Croatian women are increasingly coming forward with stories of violence on the surgeon's table.

Croatian parliamentarian Ivana Ninčević–Lesandrić was struggling with the trauma of a first-trimester miscarriage, and nothing could’ve prepared her for what came next. At the hospital, she was tied to a table as a surgeon performed curettage to scrape out tissue from her uterus — all without administering anesthesia. “Those were the 30 most painful minutes of my life,” she recalls. “And I can recall every second of it.”

It’s an experience that’s all too familiar to an increasing number of Croatian women.
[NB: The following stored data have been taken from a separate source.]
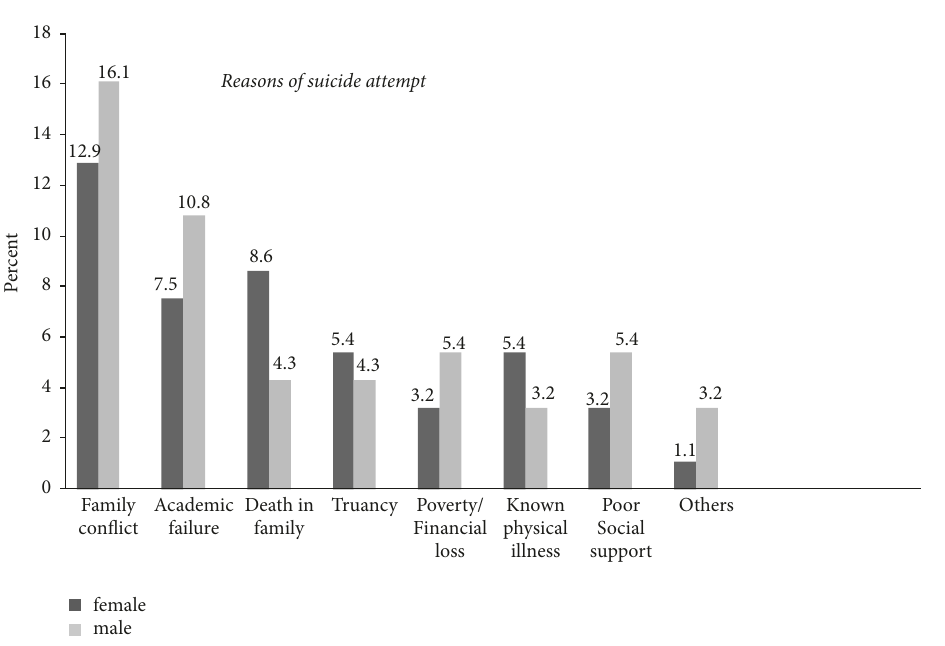
Figure 3: Reasons of lifetime suicide attempt among adolescent high school students in Dangila Town, Northwest Ethiopia,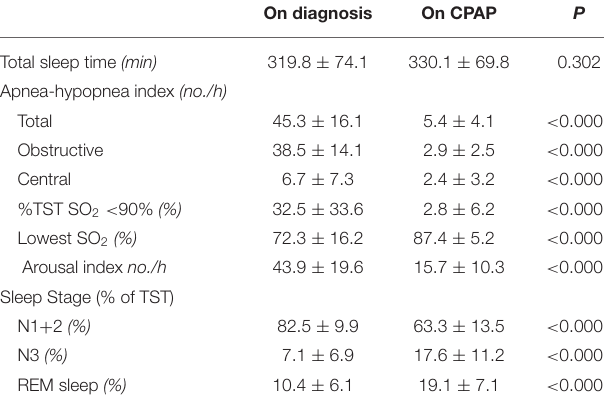
sleep quality, which were expressed as sleep stages, percentage of slow-wave sleep, and rapid eye movement (REM) sleep. The CPAP therapy decreased AHI, as well as the arousal index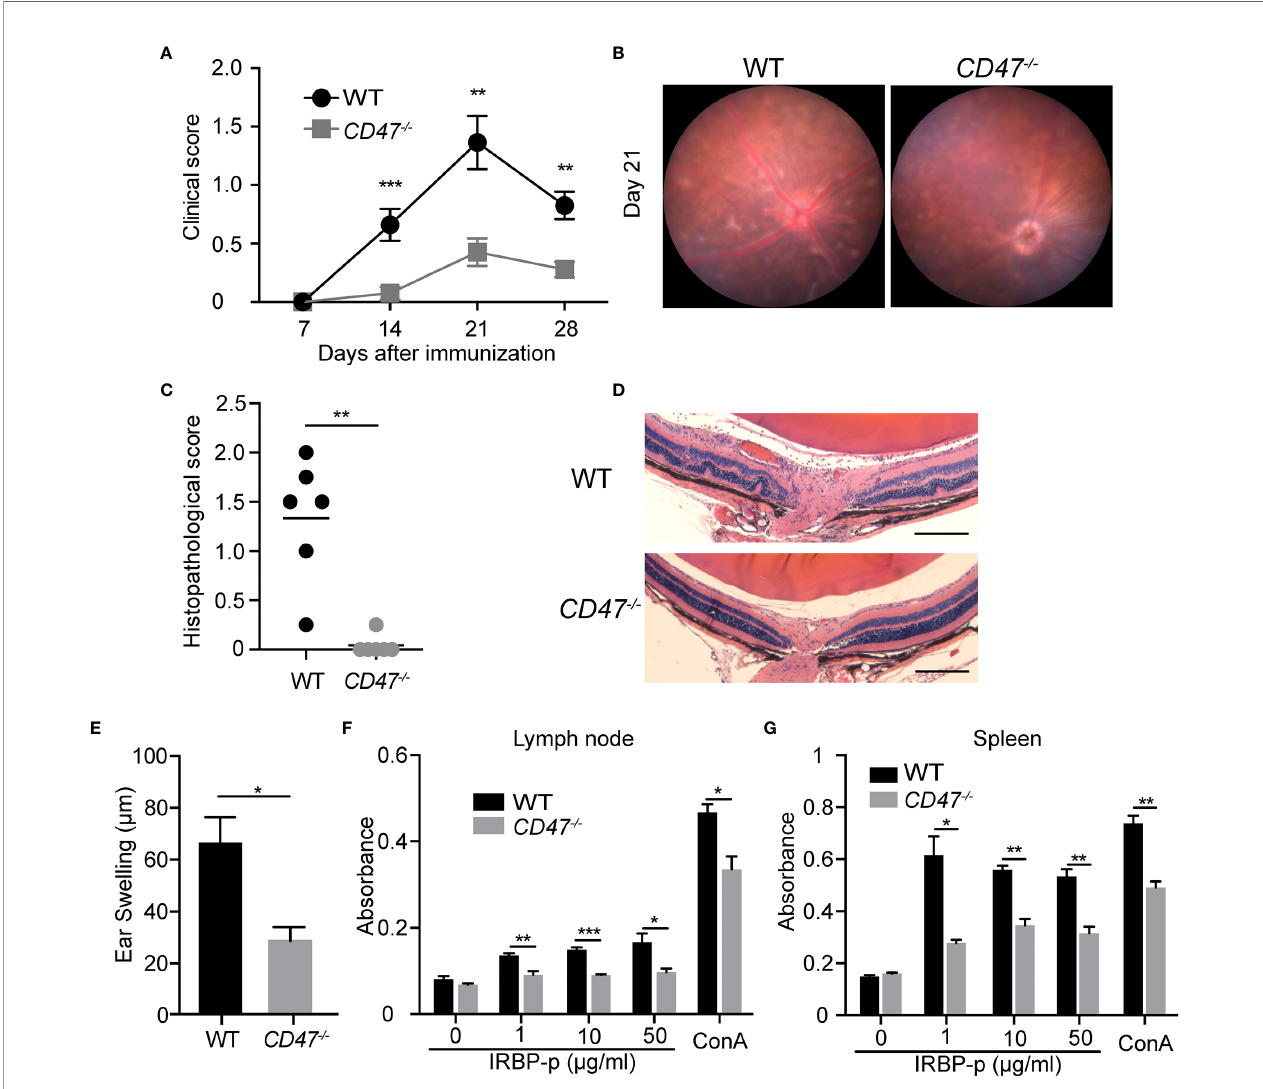
FIGURE 1 | CD47 de fi cient mice are protected from autoimmune uveitis. Female WT and CD47 -/- mice were immunized with IRBP-p and the animals were evaluated for (A – D) severity of retinal in fl ammation and (E – G) systemic immune responses against the IRBP-p. (A) Time course of EAU clinical scores were evaluated by fundus observation (n =10-11 mice per group). (B) Representative retinal fundus images on day 21. (C) Histopathological EAU score was evaluated on day 21 (n = 6 mice per group). (D) Representative histopathological (H&E staining) images (Scale bars: 200 m m). (A, C) Data were analyzed by Mann – Whitney U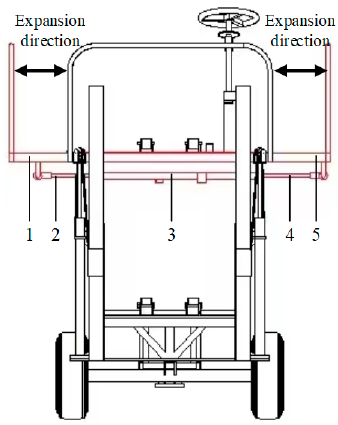
Figure 2. Structural diagram of the high-level expendable working platform. 1 and 5 represent the expansion pedals, 2 and 4 represent the hydraulic cylinders, and 3 represents the sliding rails.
A confluence of rising conservatism in Croatia and an exodus of doctors — including many anesthesiologists — is turning the operating table into a theater of violence against women undergoing procedures related to childbirth. But women are fighting back, shining a light on what they’re being forced to endure, and hoping it becomes impossible for authorities to ignore.

Since 2013, more than 620 doctors have left the country of 4 million people. The country, 85 percent Catholic, has swung toward increasing religiosity since the collapse of Yugoslavia and communism, says Branka Mrzić Jagatić, program coordinator at RODA, an advocacy organization led by parents and focused on reproductive rights. Religion today has a “big influence” on politicians, she says.
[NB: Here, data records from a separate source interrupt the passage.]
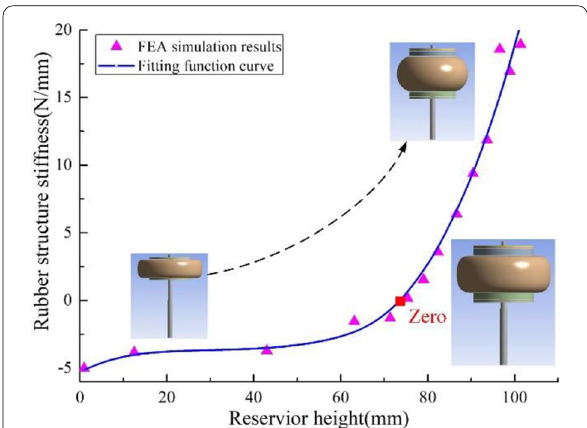
Figure 6 Rubber structural stiffness Table 2 The stiffness fitting function and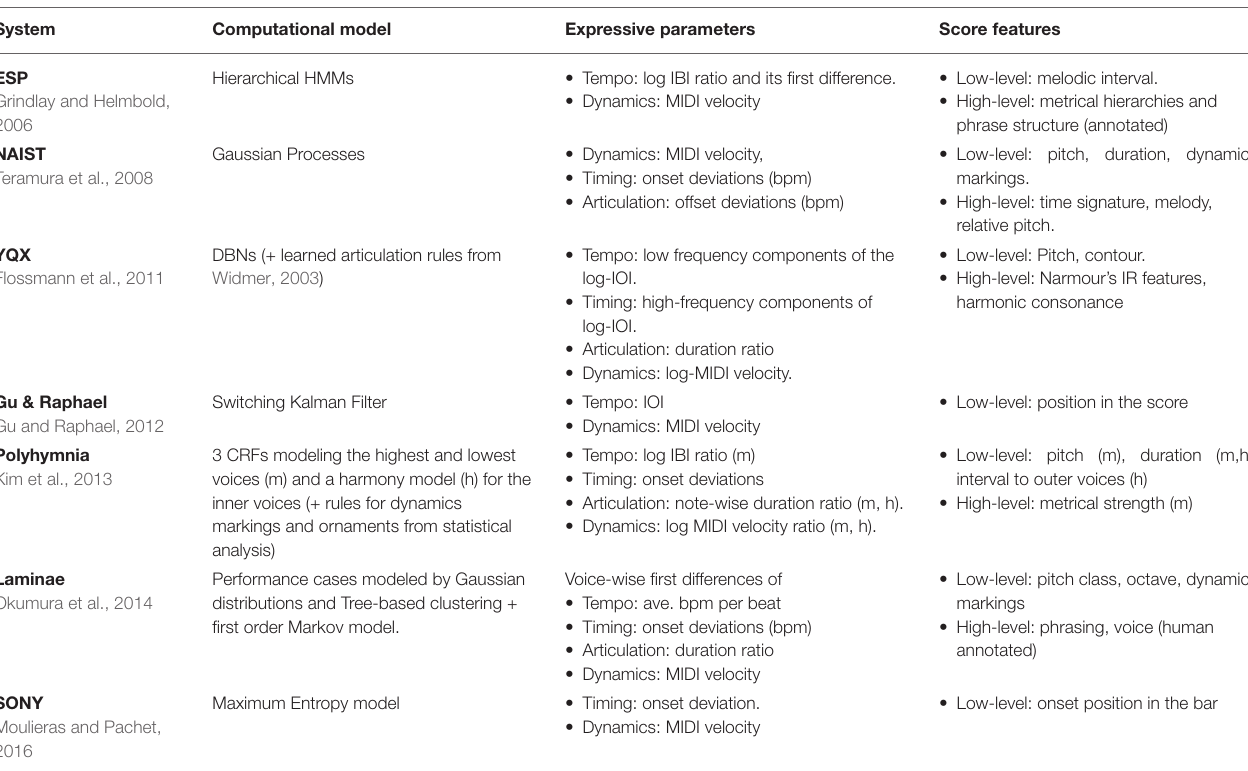
TABLE 1 | Probabilistic models for performance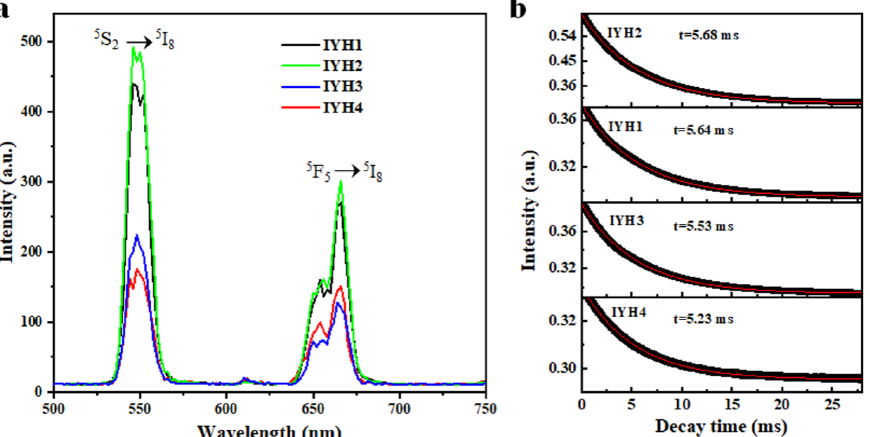
Figure 2. Upconversion emission spectra ( a ) and 550 nm fluorescence decay curves ( b ) of In:Yb:Ho:LiNbO 3 crystals under 980 nm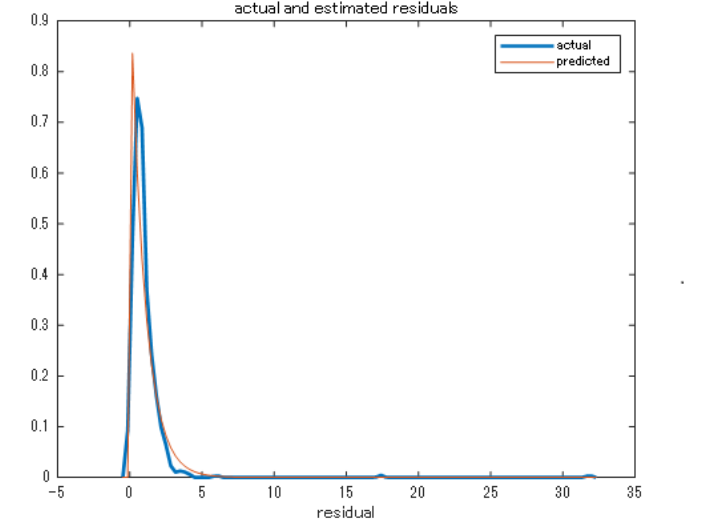
Figure 1. Actual and estimated distribution of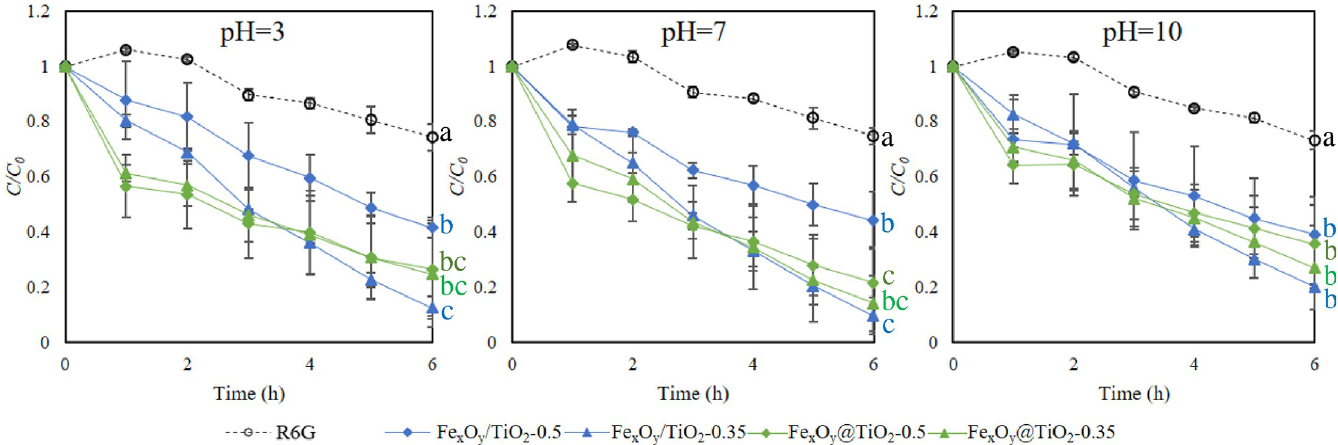
Fig 4. Impacts of pH on R6G photocatalysis performance. (A) pH = 3, (B) pH = 7, (C) pH = 10. Dotted lines represent the change of R6G concentration under UV- irradiation without magnetic-TiO 2 -nanocomposites, and solid lines represent R6G photodegradation dynamics under UV-irradiation with magnetic-TiO 2 - nanocomposites. Experimental conditions: UV-irradiation, 253 nm (20 W); magnetic-TiO 2 -nanocomposites concentration, 0.4 g/L; initial R6G concentration, 10 mg/L. Different small letters after each line indicate significant difference (Duncan’s test, p < 0.05) among treatments (n = 3).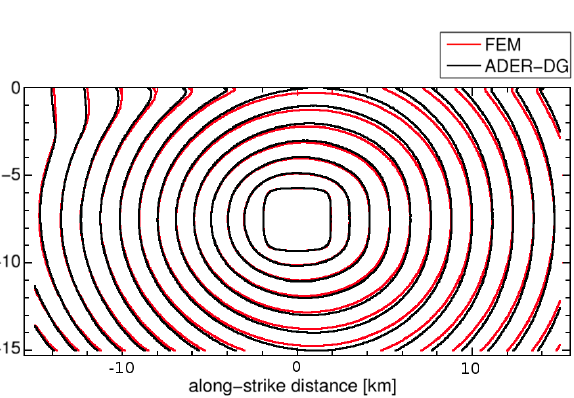
Fig. 12. Rupture front every 0.5s in problem TPV6 with bimate- rial interface. The ADER-DG solution is shown in black, the FEM comparison solution in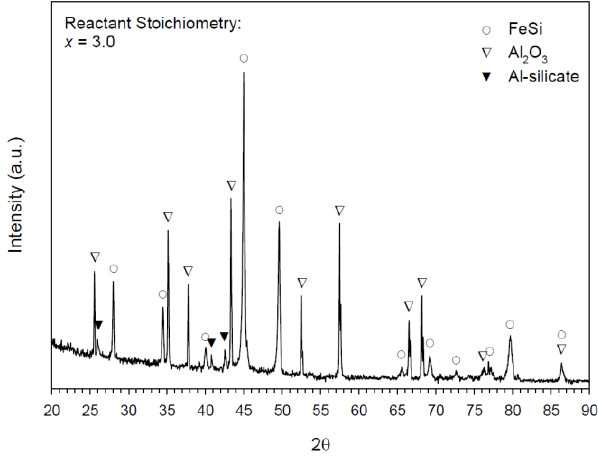
Figure 5. XRD patterns of Fe 3 Si/FeSi-Al 2 O 3 composites synthesized from Reaction (1) with ( a ) x = 1.5 and ( b ) x = 2.0.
It was like [the] Croatian #MeToo movement, but the hashtag was #BreakTheSilence.

Valerija Bebek, Croatian journalist who has reported on the crisis.

While abortion is legal, many doctors use a conscientious objection exemption in the rules to turn women away, say experts. More and more Croatian women are crossing the border into Brežice, Slovenia, for safe access to abortion. There were 25 abortions at the border hospital in the first three months of 2019, compared to 54 in all of 2018. Croatia has among the lowest abortion rates in Europe, and patriarchy is a factor too, say experts.  
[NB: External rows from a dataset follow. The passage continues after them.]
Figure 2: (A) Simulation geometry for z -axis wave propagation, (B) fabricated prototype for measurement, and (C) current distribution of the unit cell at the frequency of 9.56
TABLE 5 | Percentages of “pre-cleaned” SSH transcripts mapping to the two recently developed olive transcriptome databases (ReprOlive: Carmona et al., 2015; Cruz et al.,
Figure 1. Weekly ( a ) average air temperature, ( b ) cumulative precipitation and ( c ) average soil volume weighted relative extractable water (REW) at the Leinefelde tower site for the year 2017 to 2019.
“Patriarchy is the sea, and religion is the boat — you sail on it,” says Valerija Bebek, a Croatian journalist for 100Posto.

Women are challenging that, and Ninčević–Lesandrić has been central to those efforts. In October 2018, she stood up in Parliament and narrated her experience before the country’s health minister, Milan Kujundžić — a trained physician himself. “I wanted everyone to know that he know it,” she says. Kujundžić dismissed her testimony. “This is not how it’s done in Croatian hospitals,” he responded. But Ninčević–Lesandrić wasn’t done. “The minister is not telling the truth,” she shot back in Parliament, her voice level. “You said it’s not done this way, but it is. Because I experienced it.”

The speaker of the Parliament suggested Ninčević–Lesandrić’s detailed testimony had put him in an “uncomfortable” position. But the lawmaker’s words rang true for women across Croatia. That night, her social media feed was flooded with supporting messages. “It was like [the] Croatian #MeToo movement, but the hashtag was #BreakTheSilence,” says Bebek.

RODA issued a call for other Croatian women to share similar stories. Within two days, they had more than 400 testimonies, says Mrzić Jagatić, some of them anonymous. With the permission of those who had written in, RODA members took to the streets, reading out the testimonies in public to draw attention to the issue.

It’s unclear just how much the campaign will change the mindset of Croatia’s government, its medical fraternity and men more broadly, but the growing instances of obstetric violence are beginning to embarrass the country globally. Dubravka Šimonović, the U.N.’s special rapporteur on violence against women, spoke about the crisis during a session at the General Assembly last October, while highlighting that it’s a global phenomenon.

And back in Croatia, Ninčević–Lesandrić’s testimony and the subsequent campaign that has seen Croatian women speak out about their experiences are empowering many among them to question the violence they face. “Until yesterday, I thought that’s how it’s supposed to be, and that labor and stitching hurt, and that simply, you must endure it,” says one of the notes RODA has received since the movement took off. “Thank you for opening our eyes.”